With big banks needing bailouts, and the economy in bad shape, more and more people are losing faith in traditional currencies. And it’s understandable; with people’s money being lost, public opinion will always suffer. This has prompted a search in some, for a new way to organize the economy.
The results of this are cryptocurrencies. Being mined and passed from wallet to wallet; they’re the next big thing. But what exactly are they?
Cryptocurrencies are a digital representation of money. They’re used just like normal money; you can buy things with them, and sell things for them. The first of these currencies to exist was Bitcoin, which still exists to this day.
When a cryptocurrency is born, it’s creator defines a rate at which the currency can be mined, along with a limit on how many units can be in circulation at any given time. This is done to replicate real mining processes, with the value of traditional money is usually a representation of a precious metal and other valuable objects.
Every cryptocurrency is decentralized. This means that no governing body has any power or influence over them, and as such, means that they can’t be regulated or confiscated. For some, this makes them a good enough candidate for a new currency.
Other examples of cryptocurrencies include; LiteCoin, DogeCoin, OneCoin and FeatherCoin.
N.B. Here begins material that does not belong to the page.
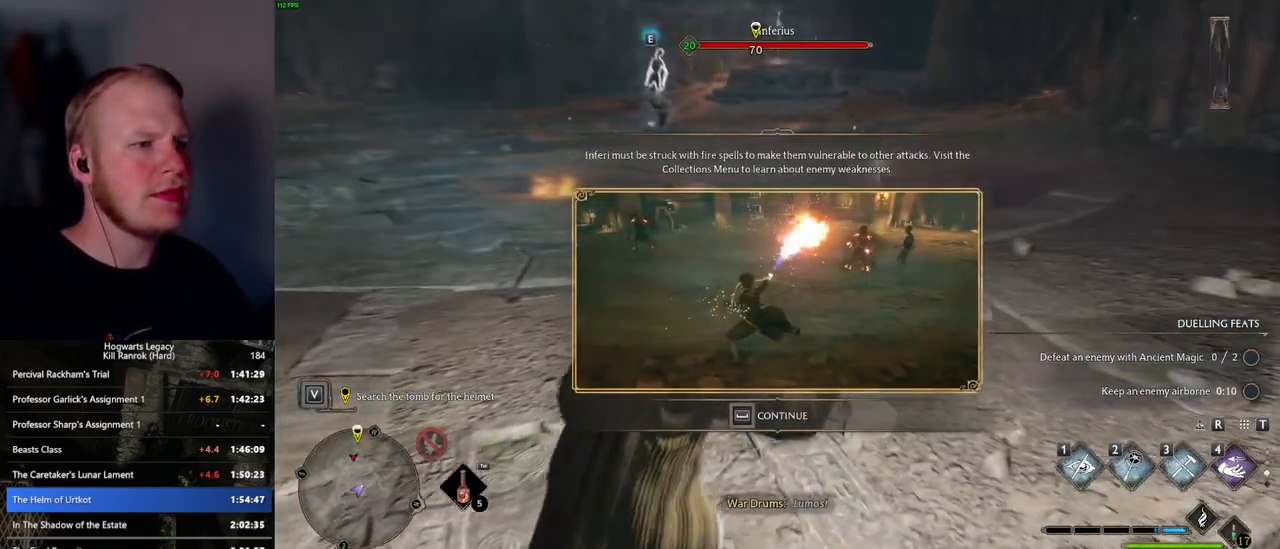
{"keys": ["w"], "mouse": [], "events": [[100, "space", "up"], [200, "w", "up"], [334, "w", "down"]]}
Cryptocurrencies are mined by computers! Complex algorithms are given to the computer to solve, and once it solves one, you are rewarded with currency. As more and more of a currency is mined, the harder each algorithm gets. This raises the value of the currency, as the resources required to mine it are greater.
Unfortunately, for currency mining to be lucrative, you ideally need a farm of specialist mining systems. Using your home computer is a waste of time, and will destroy the lifespan of your components.
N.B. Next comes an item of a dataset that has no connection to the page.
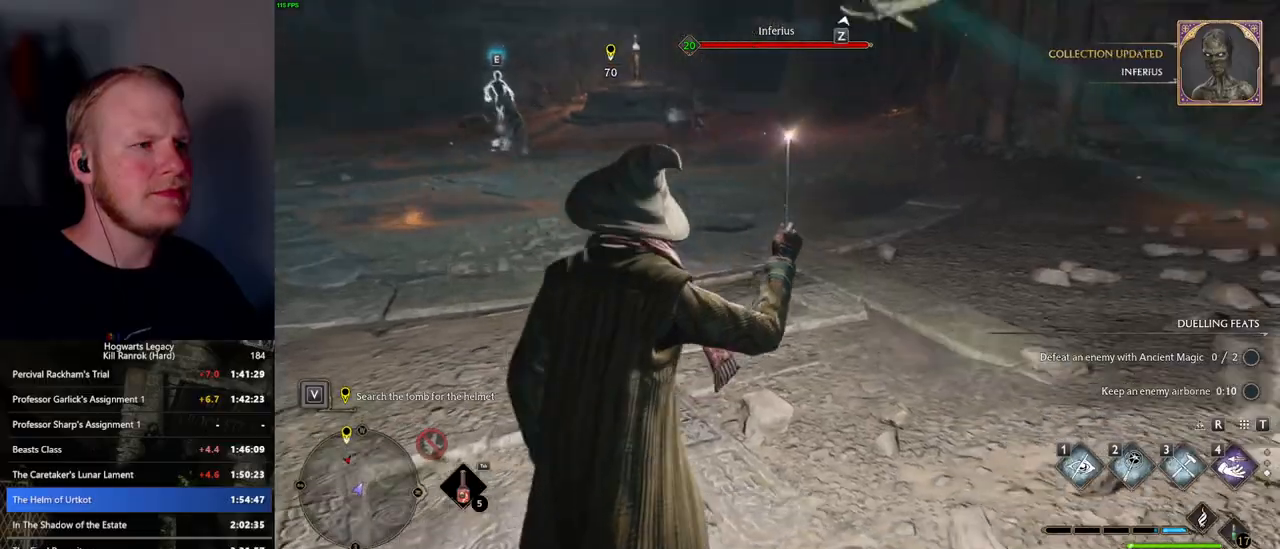
{"keys": ["w"], "mouse": [], "events": []}
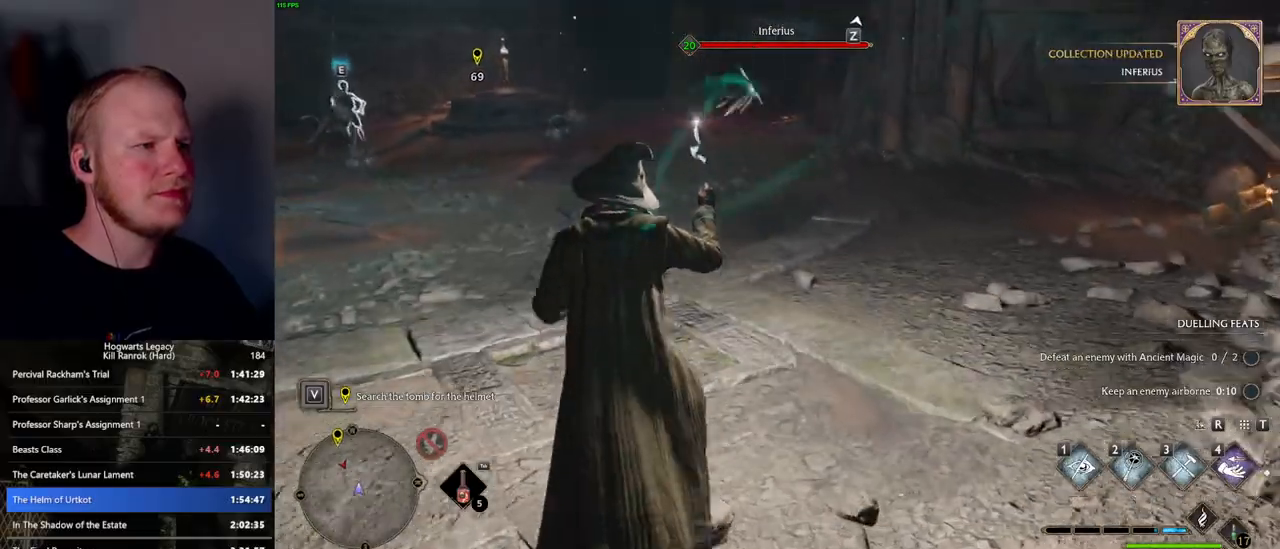
{"keys": ["shift_l", "w"], "mouse": [], "events": [[500, "shift_l", "down"]]}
Cryptocurrencies are passed around within a peer-to-peer network. This means that if you have 200 coins, and you send someone 100 of them, everyone on the network knows that you have 100 coins left.
So, if you then try and transfer 200 coins, everyone will know that you can’t, and you won’t be able to. To stop people from being able to fake or alter transactions, the currencies use cryptography. Hence the name “cryptocurrency.” The only data associated with a cryptocurrency “account,” is a wallet ID. This means that whoever has the ID is the owner of the account.
There have been many cases of cryptocurrency theft. The biggest of which is the infamous case of Mt. Gox; who lost over $350 million worth of BitCoin. The theft occurred because of a back door in the software Mt. Gox were using. This allowed someone to sneak in and take everything. And all of it is untraceable. So maybe they’re not entirely safe, then.
Whether or not you trust them, you must admit that cryptocurrencies are pretty cool. They provide a way for people to make completely untraceable transactions. And when in the right hands, with the right security measures, these currencies can be incredibly secure.